I have a feeling it's going to be exponentially large but I'm not sure.
Split the problem into two phases: expansion and erasure.
During the expansion phase, each input position $k$ is used as a control to set some output qubits to $f(k)$. Prepare your output qubits into the $|0\rangle$ state. Then, for each input position $k$, for each output position $b$, perform $CNOT_{in(k) \rightarrow out(b)}$ if the $b$ bit in $f(k)$ is set. The hamming-weight-1 property makes this step very convenient, since each individual case has its own dedicated control.
During the erasure phase you have to clear the input qubits by conditioning on the output. The simplest thing to do is to perform $X_k$ conditioned on the output containing $f(k)$, and do this for each possible $k$. Note that each $f(k)$ must be unique or the operation you're describing wouldn't be unitary.
Once you've finished erasing the inputs, use swap gates to put the outputs where they're supposed to be.

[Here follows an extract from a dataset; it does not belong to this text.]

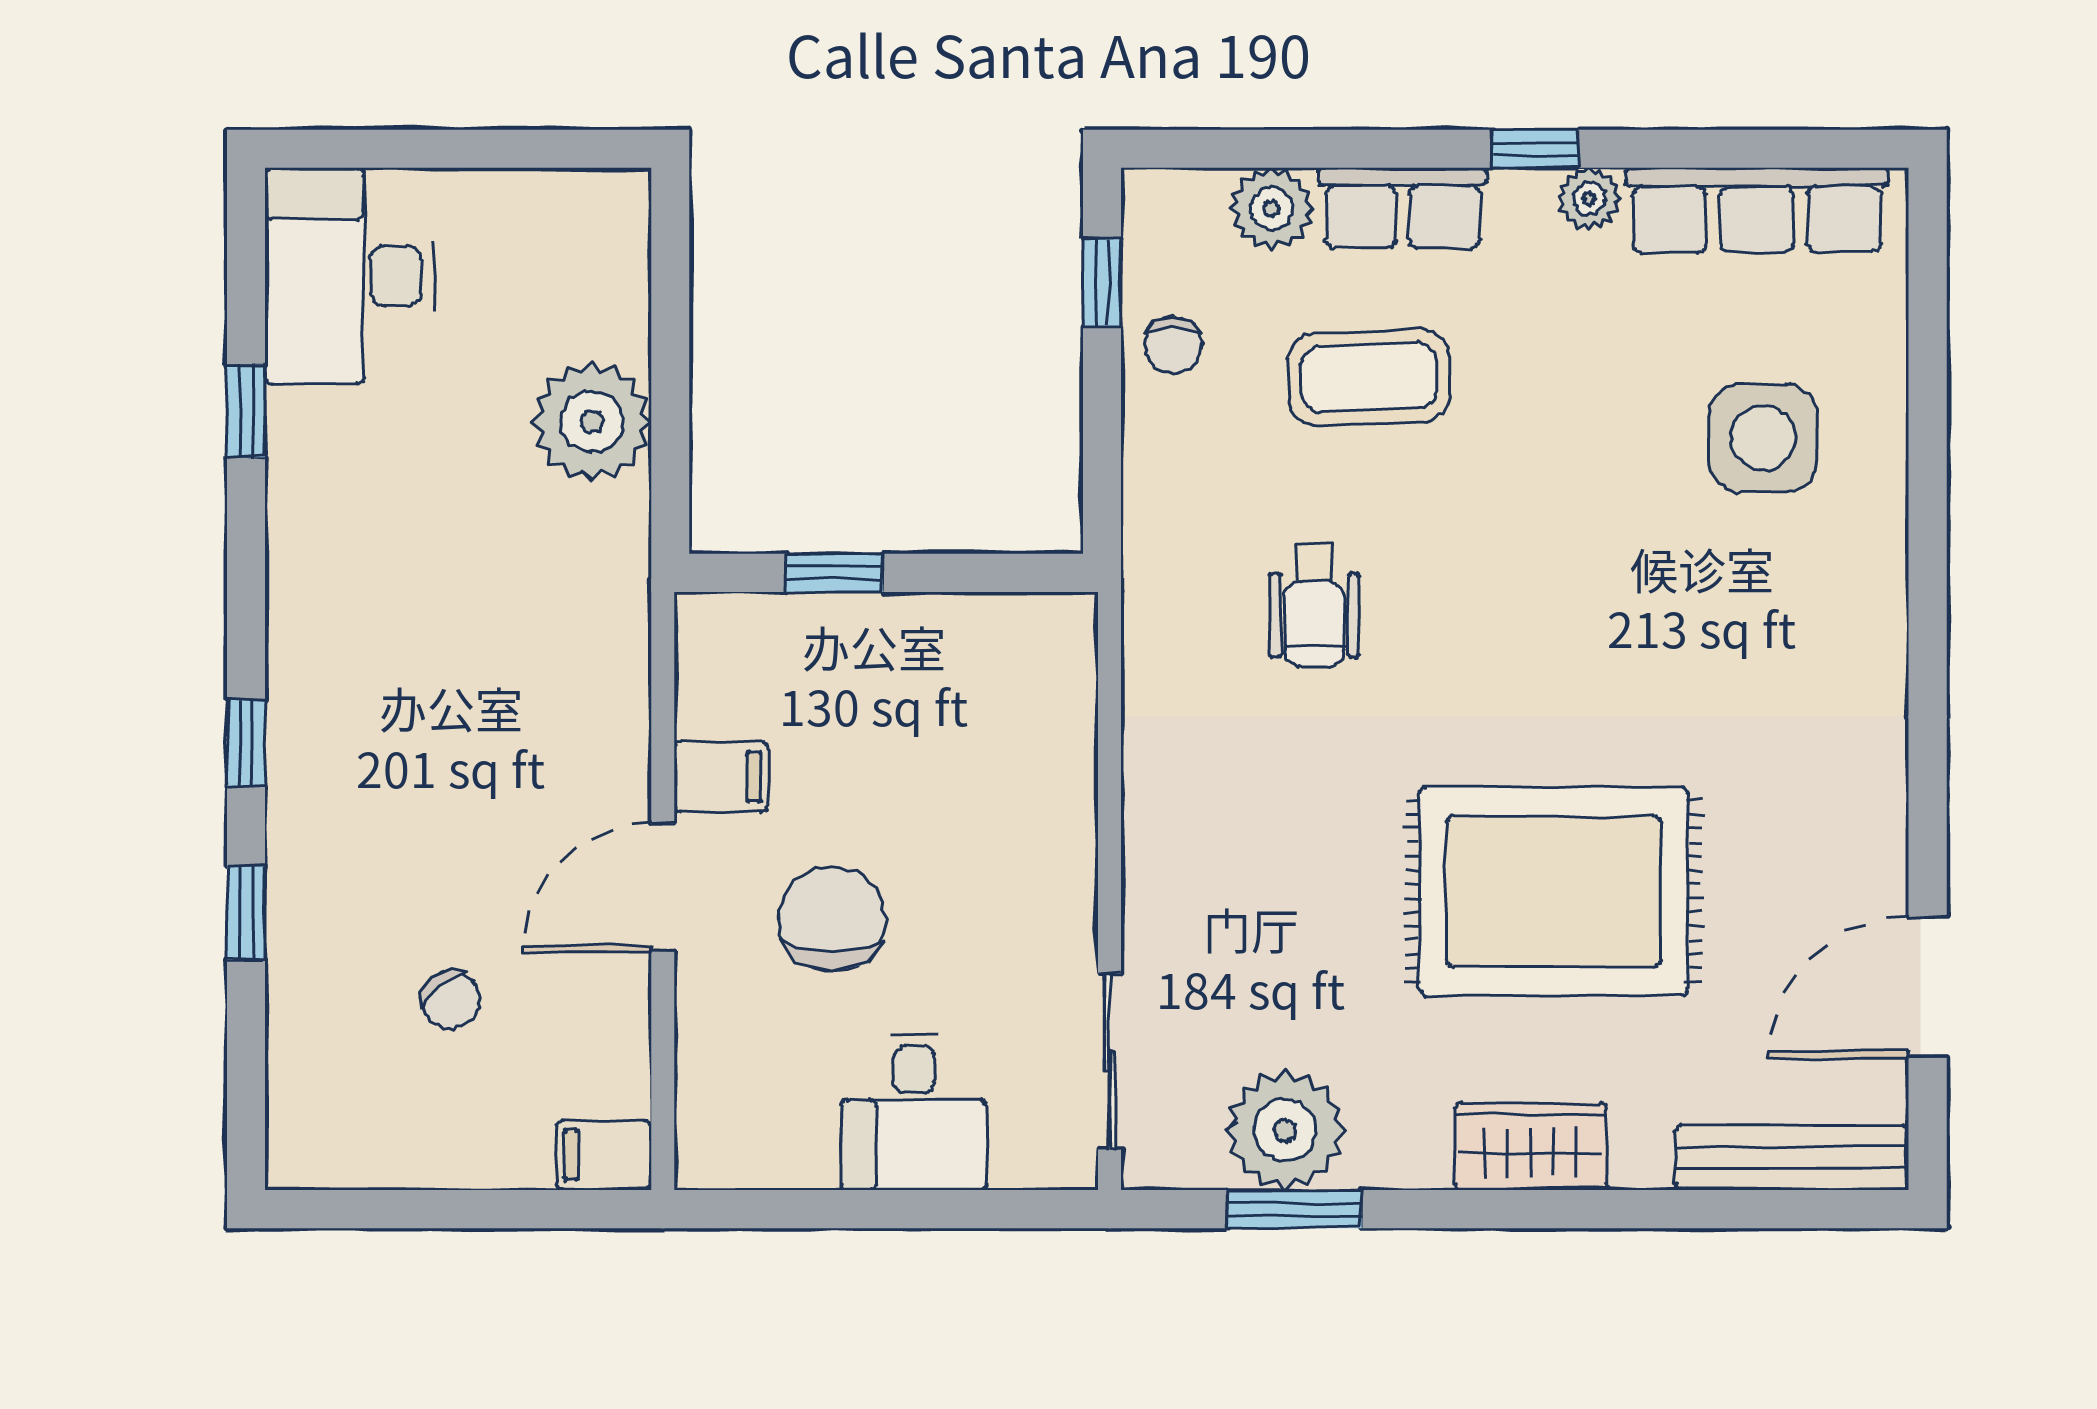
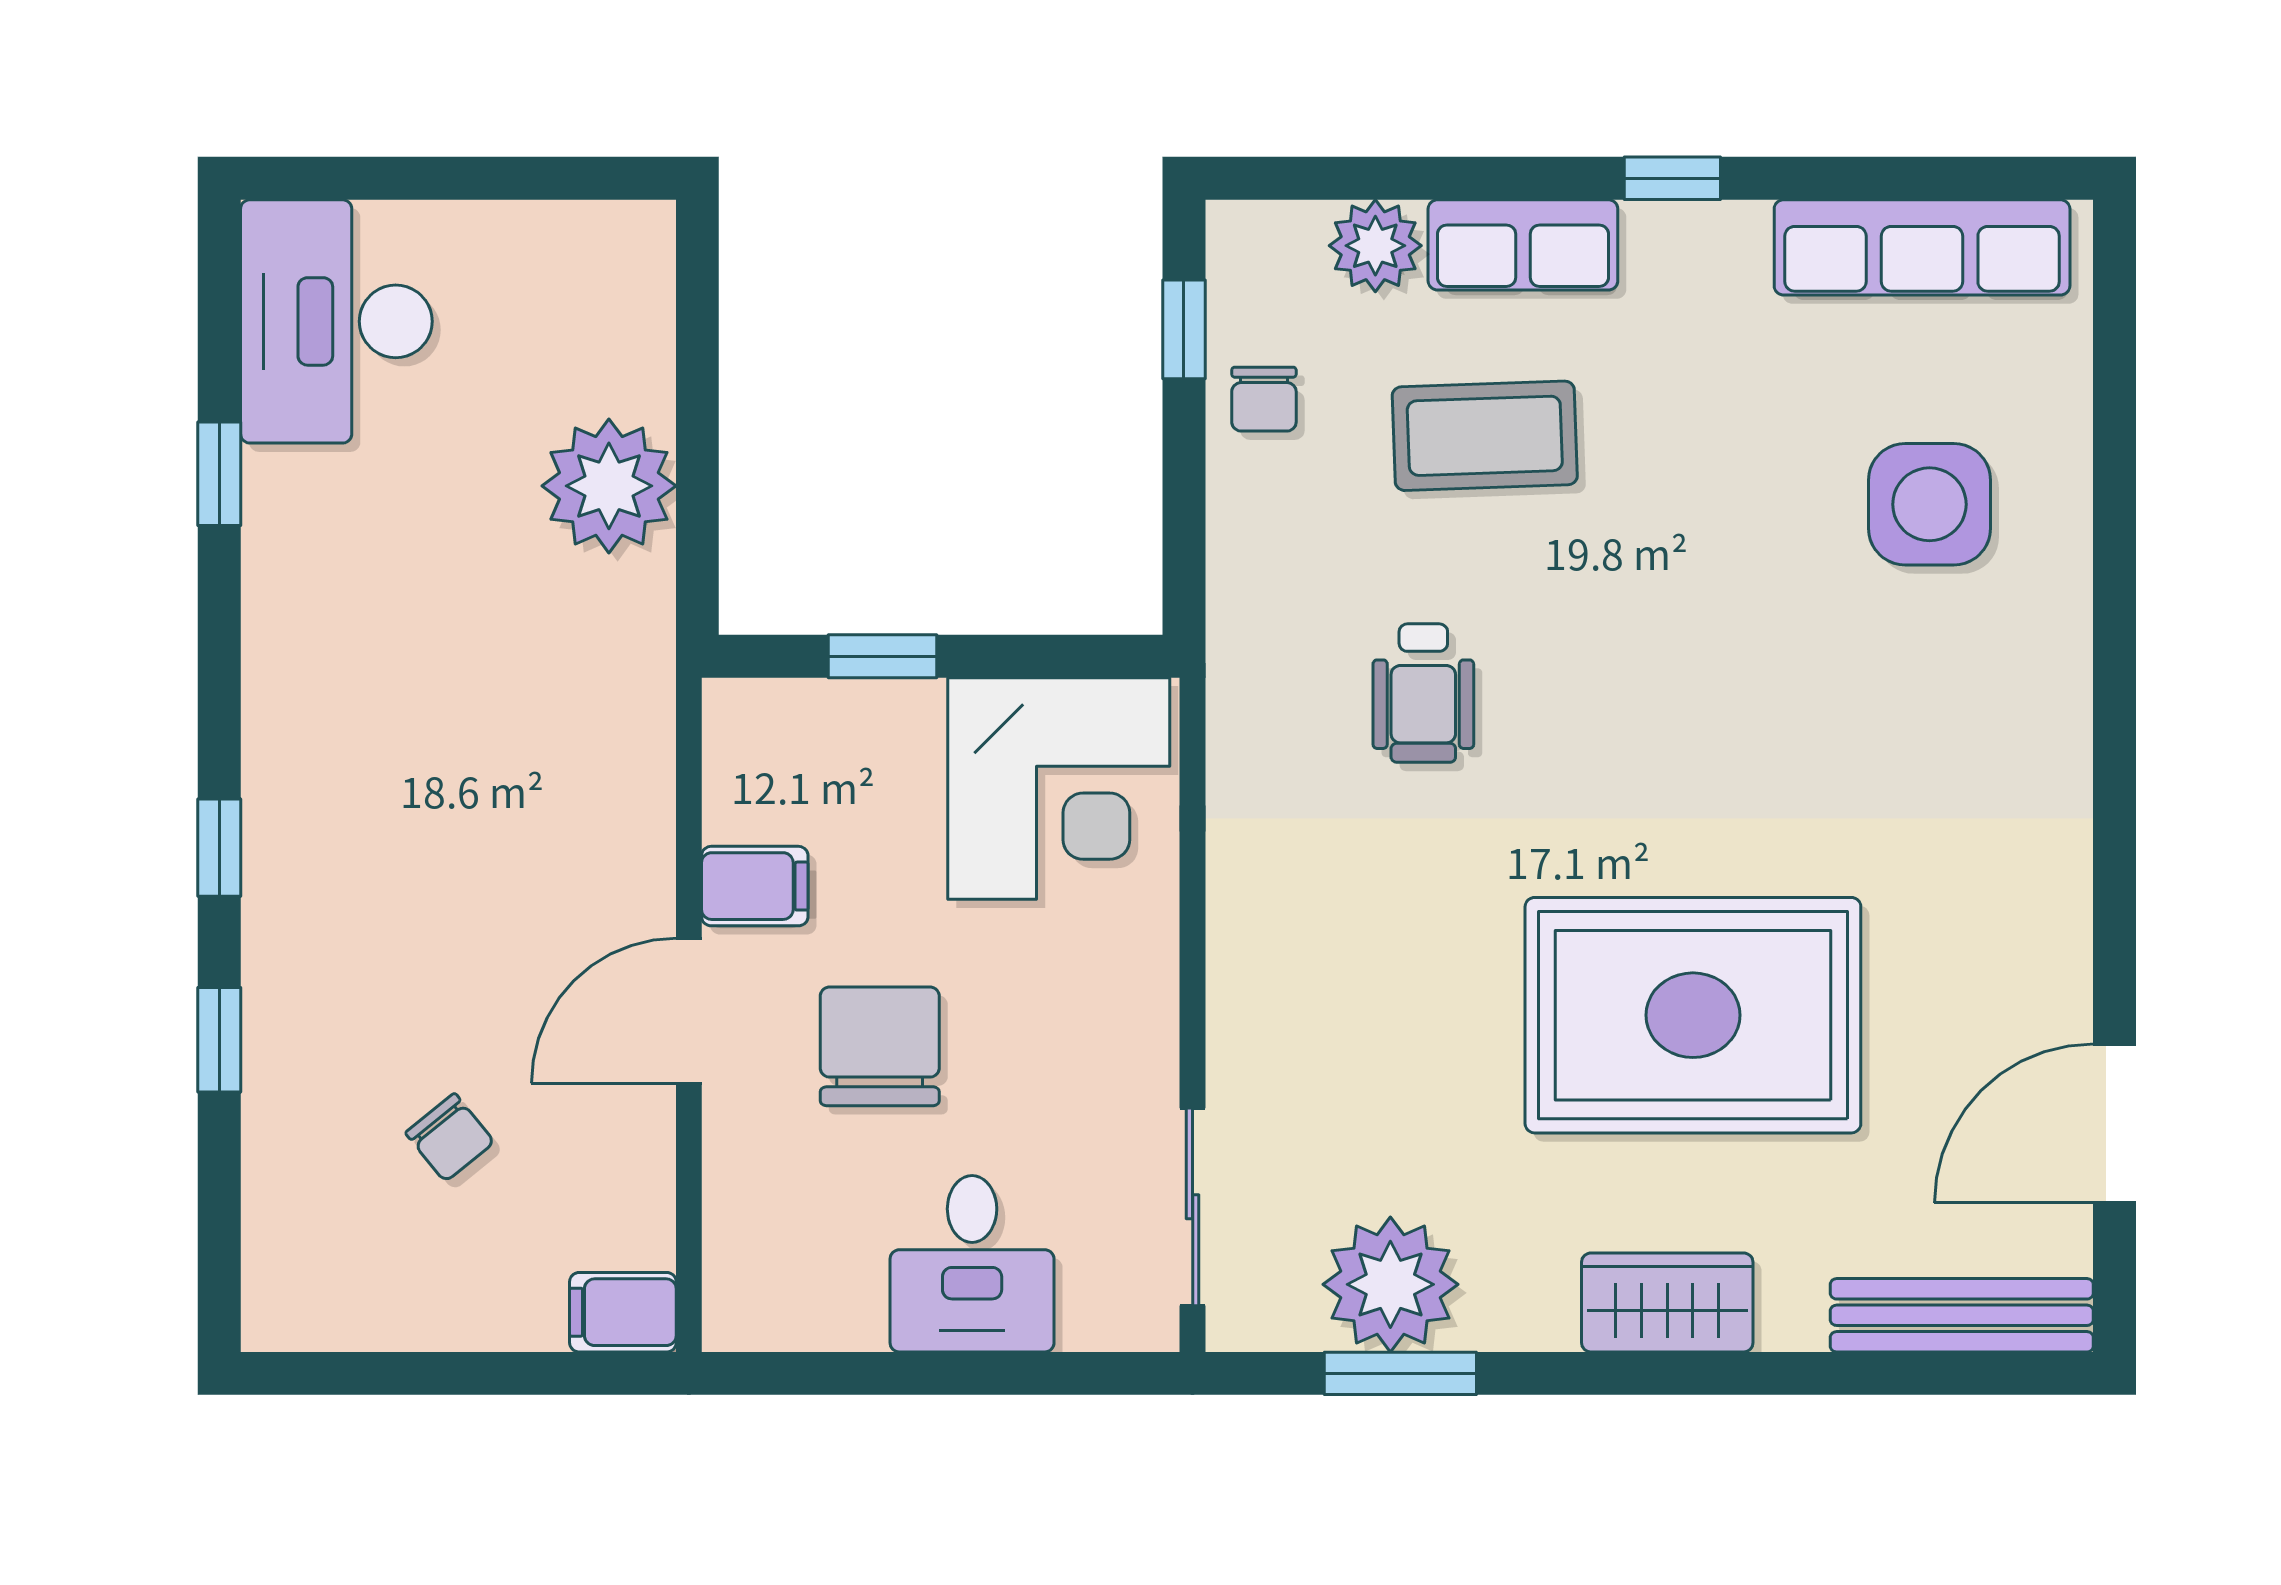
plant: (1589, 198) -> (1733, 234), removed
corner desk: (991, 690) -> (1059, 789), added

You can often make the erasure phase more efficient by using knowledge about $f$. For example, there may be some bits that you don't have to condition on or certain multi-bit expressions that you can compute once and then reuse several times.
I have a feeling it's going to be exponentially large but I'm not sure.
The gate count is at most $O(nm)$ where $n$ is the number of input qubits and $m$ is the number of output qubits.